Interpretive Summary: There continues to be consumer complaints about broiler breast meat toughness. Post-chill deboning time has been shown to be the single most significant factor in the ultimate texture of intact breast meat. However, this 6 to 12 hour aging time is costly in refrigerated space, equipment, & labor. Two treatments, electric stimulation of carcasses during bleeding & marination of muscles in salt/phosphate solutions, are known to alter the biochemistry of post-mortem muscle & texture of cooked broiler breast meat. Combinations of these two treatments were evaluated under commercial conditions to determine their effects on raw & cooked breast weight, cooked yield, meat color & texture. Both electrical stimulation during bleeding & marination after deboning had significant effects on the variables evaluated. Electrical stimulation resulted in significantly lower raw & cooked weights & lower cooked yield. Marination resulted in significantly higher weights & yield. Both treatments resulted in more tender meat compared to non-stimulated & non-marinated controls. The combination of stimulation & marination resulted in tender cooked breast meat without any additional aging beyond 1 hour chilling.

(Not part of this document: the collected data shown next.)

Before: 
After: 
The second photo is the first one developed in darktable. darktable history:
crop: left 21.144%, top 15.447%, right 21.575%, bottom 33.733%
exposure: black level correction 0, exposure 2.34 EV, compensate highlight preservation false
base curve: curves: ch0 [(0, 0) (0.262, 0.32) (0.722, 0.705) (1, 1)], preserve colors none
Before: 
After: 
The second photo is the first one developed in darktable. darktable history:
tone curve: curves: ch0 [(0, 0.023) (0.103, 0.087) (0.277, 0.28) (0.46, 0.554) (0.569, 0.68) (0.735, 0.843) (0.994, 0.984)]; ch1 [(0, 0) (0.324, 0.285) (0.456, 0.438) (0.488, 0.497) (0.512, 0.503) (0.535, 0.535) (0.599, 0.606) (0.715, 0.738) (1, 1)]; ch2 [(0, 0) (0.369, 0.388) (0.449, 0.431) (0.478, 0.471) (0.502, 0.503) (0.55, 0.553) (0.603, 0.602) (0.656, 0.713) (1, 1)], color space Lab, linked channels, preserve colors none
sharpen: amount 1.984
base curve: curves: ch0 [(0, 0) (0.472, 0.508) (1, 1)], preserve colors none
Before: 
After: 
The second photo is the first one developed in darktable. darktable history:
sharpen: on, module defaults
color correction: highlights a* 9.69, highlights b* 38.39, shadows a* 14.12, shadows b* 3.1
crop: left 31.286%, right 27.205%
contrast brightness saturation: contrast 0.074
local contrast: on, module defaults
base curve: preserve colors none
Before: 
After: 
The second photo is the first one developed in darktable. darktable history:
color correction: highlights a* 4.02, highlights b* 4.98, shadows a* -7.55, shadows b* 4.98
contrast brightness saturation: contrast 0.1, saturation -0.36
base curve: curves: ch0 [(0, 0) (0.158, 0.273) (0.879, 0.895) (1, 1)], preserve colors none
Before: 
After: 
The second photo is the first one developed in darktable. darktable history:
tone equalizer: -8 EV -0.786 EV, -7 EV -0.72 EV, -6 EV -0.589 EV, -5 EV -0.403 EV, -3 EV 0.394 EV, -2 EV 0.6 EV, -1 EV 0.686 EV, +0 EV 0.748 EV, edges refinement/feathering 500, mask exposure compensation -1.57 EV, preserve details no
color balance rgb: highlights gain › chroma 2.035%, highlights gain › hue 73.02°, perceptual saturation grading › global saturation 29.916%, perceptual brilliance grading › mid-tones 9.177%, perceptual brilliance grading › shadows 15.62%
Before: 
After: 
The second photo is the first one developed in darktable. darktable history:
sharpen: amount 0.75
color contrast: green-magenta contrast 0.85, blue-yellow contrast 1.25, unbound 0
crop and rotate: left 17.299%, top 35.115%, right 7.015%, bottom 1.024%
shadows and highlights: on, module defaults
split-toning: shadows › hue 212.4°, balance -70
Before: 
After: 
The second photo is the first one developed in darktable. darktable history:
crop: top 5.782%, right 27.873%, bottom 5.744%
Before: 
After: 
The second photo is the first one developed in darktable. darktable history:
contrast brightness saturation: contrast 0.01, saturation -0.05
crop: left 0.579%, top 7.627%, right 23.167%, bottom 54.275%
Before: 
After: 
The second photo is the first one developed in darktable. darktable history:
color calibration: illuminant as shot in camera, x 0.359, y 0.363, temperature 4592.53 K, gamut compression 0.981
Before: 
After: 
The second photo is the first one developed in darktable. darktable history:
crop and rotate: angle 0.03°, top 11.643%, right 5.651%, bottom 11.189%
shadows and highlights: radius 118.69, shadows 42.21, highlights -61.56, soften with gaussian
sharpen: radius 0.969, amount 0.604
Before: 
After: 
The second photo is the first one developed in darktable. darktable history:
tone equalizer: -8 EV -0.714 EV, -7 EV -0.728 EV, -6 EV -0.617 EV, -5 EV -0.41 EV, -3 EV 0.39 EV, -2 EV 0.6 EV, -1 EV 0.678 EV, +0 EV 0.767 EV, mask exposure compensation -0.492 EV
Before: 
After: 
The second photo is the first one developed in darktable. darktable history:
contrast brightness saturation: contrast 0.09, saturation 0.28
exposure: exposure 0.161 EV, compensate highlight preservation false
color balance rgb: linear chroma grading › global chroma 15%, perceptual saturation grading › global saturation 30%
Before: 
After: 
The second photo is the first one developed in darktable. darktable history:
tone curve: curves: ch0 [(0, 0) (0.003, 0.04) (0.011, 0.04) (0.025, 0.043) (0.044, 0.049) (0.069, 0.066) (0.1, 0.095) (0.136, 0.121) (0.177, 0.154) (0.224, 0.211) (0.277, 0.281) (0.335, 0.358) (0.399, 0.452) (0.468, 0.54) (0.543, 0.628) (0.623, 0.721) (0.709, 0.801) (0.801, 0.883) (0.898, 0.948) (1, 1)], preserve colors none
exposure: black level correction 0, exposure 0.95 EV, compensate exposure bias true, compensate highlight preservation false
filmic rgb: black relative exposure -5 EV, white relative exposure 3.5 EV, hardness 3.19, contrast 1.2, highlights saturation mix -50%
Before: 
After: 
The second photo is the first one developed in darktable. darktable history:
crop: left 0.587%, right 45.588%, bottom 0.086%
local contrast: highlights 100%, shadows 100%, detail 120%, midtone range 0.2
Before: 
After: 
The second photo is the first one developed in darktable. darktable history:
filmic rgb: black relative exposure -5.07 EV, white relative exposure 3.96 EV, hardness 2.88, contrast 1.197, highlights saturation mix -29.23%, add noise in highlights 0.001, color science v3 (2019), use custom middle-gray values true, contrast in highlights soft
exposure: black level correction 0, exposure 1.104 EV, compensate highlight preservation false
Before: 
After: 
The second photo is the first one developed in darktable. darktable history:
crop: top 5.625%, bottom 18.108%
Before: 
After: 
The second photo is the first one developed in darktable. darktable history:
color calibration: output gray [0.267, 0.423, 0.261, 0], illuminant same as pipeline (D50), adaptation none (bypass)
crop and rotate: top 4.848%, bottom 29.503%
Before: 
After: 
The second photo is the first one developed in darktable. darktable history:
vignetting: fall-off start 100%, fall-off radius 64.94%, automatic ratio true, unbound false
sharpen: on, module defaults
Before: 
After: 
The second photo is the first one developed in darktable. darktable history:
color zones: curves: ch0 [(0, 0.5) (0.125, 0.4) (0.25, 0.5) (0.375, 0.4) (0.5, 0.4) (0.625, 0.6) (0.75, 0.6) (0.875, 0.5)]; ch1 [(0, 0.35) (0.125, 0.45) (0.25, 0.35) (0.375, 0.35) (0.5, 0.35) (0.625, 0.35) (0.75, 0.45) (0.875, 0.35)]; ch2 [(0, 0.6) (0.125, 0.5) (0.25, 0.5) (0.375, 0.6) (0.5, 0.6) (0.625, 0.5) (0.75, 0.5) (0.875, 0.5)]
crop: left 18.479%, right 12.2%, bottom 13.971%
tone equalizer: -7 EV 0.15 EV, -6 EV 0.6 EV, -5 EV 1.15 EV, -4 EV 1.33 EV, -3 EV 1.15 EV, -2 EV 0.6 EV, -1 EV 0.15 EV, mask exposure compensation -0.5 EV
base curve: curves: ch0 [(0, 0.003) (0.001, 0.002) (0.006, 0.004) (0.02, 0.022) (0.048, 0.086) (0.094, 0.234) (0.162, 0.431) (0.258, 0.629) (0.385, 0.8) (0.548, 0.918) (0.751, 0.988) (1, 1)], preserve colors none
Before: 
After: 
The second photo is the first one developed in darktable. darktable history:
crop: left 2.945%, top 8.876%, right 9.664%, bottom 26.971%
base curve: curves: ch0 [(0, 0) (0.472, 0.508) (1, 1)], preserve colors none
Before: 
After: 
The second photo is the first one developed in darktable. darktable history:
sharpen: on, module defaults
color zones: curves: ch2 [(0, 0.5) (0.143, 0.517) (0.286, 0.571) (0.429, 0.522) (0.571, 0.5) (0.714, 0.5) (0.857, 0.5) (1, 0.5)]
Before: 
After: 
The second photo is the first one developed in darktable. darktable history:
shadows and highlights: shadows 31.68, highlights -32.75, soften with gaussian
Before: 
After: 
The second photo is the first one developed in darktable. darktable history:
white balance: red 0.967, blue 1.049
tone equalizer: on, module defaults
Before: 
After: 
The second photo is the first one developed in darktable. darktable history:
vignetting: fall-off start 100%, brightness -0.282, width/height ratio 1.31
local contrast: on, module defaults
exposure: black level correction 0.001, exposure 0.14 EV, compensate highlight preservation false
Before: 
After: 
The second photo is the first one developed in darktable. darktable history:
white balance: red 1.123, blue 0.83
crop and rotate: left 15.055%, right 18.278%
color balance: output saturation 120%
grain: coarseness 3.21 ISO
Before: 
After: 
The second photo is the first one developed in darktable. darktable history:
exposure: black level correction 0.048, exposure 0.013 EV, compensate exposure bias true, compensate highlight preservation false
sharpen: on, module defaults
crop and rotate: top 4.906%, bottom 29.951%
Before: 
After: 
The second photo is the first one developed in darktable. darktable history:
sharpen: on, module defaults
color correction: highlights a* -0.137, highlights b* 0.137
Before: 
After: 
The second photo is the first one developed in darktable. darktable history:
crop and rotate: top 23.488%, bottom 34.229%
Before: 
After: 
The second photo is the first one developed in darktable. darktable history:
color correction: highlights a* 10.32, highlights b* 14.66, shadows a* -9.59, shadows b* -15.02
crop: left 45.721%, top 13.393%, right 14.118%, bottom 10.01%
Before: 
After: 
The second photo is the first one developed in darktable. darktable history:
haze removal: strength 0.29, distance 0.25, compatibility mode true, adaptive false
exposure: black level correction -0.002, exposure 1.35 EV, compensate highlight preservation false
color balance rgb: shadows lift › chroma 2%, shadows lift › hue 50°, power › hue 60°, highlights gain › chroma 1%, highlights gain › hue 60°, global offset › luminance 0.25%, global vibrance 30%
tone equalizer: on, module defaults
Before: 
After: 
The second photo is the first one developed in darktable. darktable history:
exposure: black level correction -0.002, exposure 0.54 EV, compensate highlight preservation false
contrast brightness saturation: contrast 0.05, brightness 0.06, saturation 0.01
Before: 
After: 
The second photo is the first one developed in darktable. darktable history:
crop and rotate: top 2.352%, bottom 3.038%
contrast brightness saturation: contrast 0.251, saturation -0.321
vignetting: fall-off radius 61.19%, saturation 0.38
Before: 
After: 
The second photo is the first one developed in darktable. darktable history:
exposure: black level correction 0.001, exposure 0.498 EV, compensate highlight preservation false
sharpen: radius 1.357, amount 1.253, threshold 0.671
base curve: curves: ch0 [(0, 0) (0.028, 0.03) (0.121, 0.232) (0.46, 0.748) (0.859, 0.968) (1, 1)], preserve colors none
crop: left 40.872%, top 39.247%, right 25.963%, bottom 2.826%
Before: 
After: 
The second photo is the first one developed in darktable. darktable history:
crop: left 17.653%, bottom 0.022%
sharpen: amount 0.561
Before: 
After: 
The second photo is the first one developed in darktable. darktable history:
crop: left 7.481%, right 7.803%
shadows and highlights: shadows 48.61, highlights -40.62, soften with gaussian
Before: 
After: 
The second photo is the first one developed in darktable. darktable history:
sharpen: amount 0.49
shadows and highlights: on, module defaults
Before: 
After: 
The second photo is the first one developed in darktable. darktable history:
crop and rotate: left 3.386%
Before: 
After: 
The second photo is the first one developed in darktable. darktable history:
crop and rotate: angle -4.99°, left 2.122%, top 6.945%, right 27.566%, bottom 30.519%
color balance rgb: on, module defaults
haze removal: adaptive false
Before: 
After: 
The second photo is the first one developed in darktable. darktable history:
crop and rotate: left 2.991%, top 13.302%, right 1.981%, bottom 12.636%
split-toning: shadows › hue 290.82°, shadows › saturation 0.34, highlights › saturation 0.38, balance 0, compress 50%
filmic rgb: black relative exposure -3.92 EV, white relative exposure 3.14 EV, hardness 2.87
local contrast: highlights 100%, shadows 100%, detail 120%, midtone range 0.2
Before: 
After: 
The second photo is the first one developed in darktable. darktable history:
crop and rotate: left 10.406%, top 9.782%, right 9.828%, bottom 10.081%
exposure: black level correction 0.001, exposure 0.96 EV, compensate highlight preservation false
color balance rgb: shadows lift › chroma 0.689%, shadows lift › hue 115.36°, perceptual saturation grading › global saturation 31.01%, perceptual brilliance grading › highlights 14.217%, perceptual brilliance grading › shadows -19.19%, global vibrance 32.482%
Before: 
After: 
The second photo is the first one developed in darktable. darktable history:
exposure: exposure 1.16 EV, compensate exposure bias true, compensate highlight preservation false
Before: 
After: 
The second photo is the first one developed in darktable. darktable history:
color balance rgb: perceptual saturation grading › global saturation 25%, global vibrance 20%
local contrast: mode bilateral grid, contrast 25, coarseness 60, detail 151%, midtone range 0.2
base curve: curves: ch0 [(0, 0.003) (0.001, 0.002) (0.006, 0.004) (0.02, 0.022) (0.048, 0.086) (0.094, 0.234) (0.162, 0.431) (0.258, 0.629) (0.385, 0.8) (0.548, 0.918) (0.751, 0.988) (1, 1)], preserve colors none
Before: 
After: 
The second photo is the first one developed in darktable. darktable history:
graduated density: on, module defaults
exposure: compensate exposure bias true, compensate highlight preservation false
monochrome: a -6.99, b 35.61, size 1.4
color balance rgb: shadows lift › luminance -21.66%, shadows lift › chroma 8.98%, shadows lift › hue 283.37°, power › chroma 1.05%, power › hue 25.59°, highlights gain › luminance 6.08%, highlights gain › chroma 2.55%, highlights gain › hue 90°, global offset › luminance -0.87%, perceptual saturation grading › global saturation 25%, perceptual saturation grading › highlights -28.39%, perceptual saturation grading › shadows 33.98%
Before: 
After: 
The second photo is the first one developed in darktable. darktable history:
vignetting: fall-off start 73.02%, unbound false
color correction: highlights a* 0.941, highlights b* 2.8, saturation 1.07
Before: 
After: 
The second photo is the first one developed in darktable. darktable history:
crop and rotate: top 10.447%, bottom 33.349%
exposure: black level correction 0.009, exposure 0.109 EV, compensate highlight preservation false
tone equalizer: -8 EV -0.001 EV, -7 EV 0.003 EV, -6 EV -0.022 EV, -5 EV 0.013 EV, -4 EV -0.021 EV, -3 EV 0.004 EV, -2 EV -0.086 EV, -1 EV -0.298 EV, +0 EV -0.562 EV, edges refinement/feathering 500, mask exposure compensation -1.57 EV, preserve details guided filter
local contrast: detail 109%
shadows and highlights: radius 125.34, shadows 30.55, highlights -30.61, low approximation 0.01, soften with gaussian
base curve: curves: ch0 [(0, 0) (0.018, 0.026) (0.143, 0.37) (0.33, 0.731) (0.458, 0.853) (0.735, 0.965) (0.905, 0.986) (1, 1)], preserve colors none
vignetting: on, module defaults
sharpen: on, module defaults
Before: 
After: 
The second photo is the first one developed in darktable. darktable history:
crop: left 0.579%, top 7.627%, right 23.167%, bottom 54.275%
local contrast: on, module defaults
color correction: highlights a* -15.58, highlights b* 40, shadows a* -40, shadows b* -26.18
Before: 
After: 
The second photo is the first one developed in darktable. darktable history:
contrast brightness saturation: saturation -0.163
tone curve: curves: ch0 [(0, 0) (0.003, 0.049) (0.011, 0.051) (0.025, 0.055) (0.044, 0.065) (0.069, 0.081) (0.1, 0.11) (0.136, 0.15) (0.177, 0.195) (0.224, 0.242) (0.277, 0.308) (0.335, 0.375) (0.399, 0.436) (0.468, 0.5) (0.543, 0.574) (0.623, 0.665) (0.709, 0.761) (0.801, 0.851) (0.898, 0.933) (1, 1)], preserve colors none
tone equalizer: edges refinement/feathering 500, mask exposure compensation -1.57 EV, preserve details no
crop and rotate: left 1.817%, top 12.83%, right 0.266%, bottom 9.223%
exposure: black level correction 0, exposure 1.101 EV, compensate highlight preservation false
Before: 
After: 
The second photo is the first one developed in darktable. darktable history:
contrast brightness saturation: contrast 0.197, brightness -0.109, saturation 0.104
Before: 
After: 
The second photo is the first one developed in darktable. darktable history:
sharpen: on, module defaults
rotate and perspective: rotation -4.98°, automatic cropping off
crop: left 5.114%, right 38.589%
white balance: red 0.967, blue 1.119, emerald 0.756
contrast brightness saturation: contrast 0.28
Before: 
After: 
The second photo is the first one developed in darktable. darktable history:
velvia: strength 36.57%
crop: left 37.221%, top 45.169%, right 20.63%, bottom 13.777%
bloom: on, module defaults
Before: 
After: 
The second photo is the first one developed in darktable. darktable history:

Technical Abstract: Toughness of cooked broiler breast meat continues to be a major problem for processors & further-processors. Post-chill deboning time has been shown to be the single most significant factor in the ultimate texture of intact breast meat. However, this 6 to 12 hour aging time is costly in terms of refrigerated space, equipment, & labor. Two treatments, electric stimulation of carcasses during bleeding & marination of muscles in salt/phosphate solutions, are known to alter the biochemistry of the post-mortem muscle & the texture of cooked broiler breast meat. Combinations of these two treatments were evaluated under commercial conditions to determine their effects on raw & cooked breast weight, cooked yield, meat color & texture. Both electrical stimulation during bleeding & marination after deboning had significant effects on the variables evaluated. Electrical stimulation of the carcass during bleeding resulted in significantly lower raw & cooked weights & lower cooked yield compared to nonstimulated carcasses. Marination resulted in significantly higher weights & yield. Both treatments resulted in lower shear values compared to non-stimulated & non-marinated controls (more tender meat). The lowest shear values were noted for the combination of stimulation followed by marination. Using the combination of stimulation & marination resulted in tender cooked breast meat without any additional aging beyond 1 hour chilling.